Playing Connacht is never a straight forward proposition since they’ve evolved into the side that won the Pro12 in such style last season. To be successful, you’ve first got to stop Connacht’s attacking game before it has time to dictate the momentum of the contest i.e. if you don’t hurt them fast, they can run up scores on consecutive sequences and before you know what’s happened, you’re 14 points down. Last season, Munster could not stop them from getting that momentum. This season? Well, two wins from two tell a story.
On Saturday, Munster effectively shut down Connacht’s attack in a way that had palpable physical and psychological effects on their overall performance. In a way, it was quite Saracens’ like, and it reminded me of an excellent video I saw of Munster’s defensive guru, Jacques Nienaber after the defeat.
The key point of the video is this quote about Saracens’ excellent defence on the day;
“I thought they were excellent in terms of [their defence]. We can take one or two leaves out of their booklet and improve, definitely.”

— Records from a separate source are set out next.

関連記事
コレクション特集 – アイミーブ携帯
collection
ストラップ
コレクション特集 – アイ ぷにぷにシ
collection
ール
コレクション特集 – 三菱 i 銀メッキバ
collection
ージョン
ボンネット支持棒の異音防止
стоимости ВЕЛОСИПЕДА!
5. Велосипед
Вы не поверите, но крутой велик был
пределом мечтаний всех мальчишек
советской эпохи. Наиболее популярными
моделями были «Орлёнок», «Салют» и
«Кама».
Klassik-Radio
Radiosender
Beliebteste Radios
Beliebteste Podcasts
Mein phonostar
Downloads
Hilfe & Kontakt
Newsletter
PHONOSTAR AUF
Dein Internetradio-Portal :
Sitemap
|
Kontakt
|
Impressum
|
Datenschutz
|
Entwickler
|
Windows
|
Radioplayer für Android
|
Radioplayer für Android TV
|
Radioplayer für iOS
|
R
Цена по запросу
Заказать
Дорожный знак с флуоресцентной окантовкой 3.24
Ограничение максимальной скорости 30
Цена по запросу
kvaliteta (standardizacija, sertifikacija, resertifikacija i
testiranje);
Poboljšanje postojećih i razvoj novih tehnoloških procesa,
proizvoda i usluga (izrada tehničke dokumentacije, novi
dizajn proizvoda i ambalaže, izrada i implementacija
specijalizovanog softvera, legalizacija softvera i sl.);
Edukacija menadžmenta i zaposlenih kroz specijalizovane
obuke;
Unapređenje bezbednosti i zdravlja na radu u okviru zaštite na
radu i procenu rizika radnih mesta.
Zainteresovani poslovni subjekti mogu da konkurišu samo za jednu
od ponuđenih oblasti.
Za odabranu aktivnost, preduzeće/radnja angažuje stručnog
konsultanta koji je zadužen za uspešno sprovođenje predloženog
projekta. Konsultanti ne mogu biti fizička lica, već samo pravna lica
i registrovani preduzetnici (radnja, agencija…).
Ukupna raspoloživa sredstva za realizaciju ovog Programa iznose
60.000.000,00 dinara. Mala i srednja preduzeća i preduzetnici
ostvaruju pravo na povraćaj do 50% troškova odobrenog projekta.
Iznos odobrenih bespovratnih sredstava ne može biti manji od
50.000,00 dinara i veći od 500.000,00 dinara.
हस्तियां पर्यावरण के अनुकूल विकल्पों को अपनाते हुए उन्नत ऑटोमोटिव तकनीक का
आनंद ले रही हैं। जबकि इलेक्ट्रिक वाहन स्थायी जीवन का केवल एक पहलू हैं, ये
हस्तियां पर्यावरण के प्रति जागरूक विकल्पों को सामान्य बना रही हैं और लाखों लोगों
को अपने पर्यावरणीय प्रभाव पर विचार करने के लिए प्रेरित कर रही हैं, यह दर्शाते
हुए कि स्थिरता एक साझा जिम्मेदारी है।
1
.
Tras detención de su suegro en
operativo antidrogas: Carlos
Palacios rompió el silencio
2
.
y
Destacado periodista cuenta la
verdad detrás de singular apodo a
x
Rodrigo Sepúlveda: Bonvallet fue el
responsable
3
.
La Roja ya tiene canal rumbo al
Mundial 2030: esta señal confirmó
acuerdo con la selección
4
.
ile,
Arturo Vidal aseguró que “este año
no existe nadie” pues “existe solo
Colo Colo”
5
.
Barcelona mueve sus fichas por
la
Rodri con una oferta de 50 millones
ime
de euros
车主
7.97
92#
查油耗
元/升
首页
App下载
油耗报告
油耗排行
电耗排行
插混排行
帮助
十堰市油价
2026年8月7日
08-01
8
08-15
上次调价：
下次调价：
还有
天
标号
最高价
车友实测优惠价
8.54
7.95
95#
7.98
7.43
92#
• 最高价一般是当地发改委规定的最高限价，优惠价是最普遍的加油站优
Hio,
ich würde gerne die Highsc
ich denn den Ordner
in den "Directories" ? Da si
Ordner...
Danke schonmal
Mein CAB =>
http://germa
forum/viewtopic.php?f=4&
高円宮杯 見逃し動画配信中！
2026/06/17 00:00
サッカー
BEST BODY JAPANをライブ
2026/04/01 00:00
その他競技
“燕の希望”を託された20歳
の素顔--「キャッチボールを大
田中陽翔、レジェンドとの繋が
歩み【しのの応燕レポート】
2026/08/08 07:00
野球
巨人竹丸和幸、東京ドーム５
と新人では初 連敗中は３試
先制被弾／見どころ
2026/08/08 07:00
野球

Munster certainly seemed to have added something extra, at least on the evidence of this game.
First, let’s have a look at what the stats tell us. As per usual, the roots of a victory or a defeat can be found in the carrying numbers of the forwards.
Connacht’s combined forward carrying stats were as follows;
31 carries for only 57 metres
Munster’s numbers, on the other hand;
66 carries for 195 metres.
This paints a pretty clear picture of Connacht’s forwards losing the gain line and Munster consistently getting over it. Some of Munster’s numbers were inflated by some excellent breaks but even with these excluded, the numbers show a pretty clear pattern. No gain line, no win. Especially if you’re Connacht.
The Myth of Wide-Wide
If you aren’t getting over the gain line, you cannot play a wide-wide game with any reliability. The way you hear wide-wide discussed, you’d swear it was all about getting the ball wide as quickly as possible but that isn’t the way Connacht played the game when they were at their best. They first set a ruck platform over the gain line through the likes of Dillane, Muldowney, Aki, Henshaw or someone and when they got that platform, that’s when they struck wide. When you don’t get over the gain line, you can’t play wide-wide and expect to be successful.
So for Munster on Saturday, stopping Connacht’s forwards was a key part of the job. Obviously, says you, but the way they went about it was key from the start. Munster were right on the edge of offside when they were taking it to Connacht’s pack in the early exchanges. The first few minutes of a game are when teams let each other know what to expect for the rest of the 80 minutes. The message Munster delivered here was pretty stark.
Stopped around the fringes and beaten back. Connacht’s forwards were on the back foot immediately and coughed up a turnover. It’s a small moment in the grand scheme of things, but a big moment in the story of the forward battle.
That set the tone for Connacht’s carrying all game long. Their forwards just couldn’t make the kind of dynamic strikes on the gain line that their game plan required and that meant nothing but slow ball and set defensive lines.
In the above GIF, Connacht are in a threatening position but are not threatening in their actions. This is something Munster fans watching the first half against Saracens will remember quite starkly. Every tackle was a physical and psychological statement.
Munster would bring this enhanced physicality to all of their defensive work in this game.
It follows a philosophy that defence is attack in that it allows you to attack the opposition at all times, not just when you have the ball.
Stopping Connacht on the gain line is just the start. On Saturday, Munster speared into Connacht’s outside channels to funnel their smaller midfielders into the meat grinder of the Munster blitz.
Here’s an exaggerated version of how Saracens’ operate the same principle.
Munster have used this same movement to varying degrees this season but it was especially prevalent on Saturday.
Here’s an exaggerated sample;
This prevents Connacht from using their heavy first receiver option that’s been so critical to their success. Even when Connacht stepped back from the gain line to draw out the Munster blitz, Munster found a way around.
Here, you see Billy Holland busting a gut to cut off that outside ball option and force Connacht back inside.
Great read. And when you look at the number of players Connacht burned to support the ruck, you get a picture of Munster’s dominance here.
Connacht weren’t great by any means, let’s be clear. They’ve regressed badly this year for certain, but the way that Munster shut down their entire game was interesting to see. The slight tweak to Munster’s defensive system and the ruthless execution of the defensive plan impressed me and showed a lot of elements that may come into play as the season concludes.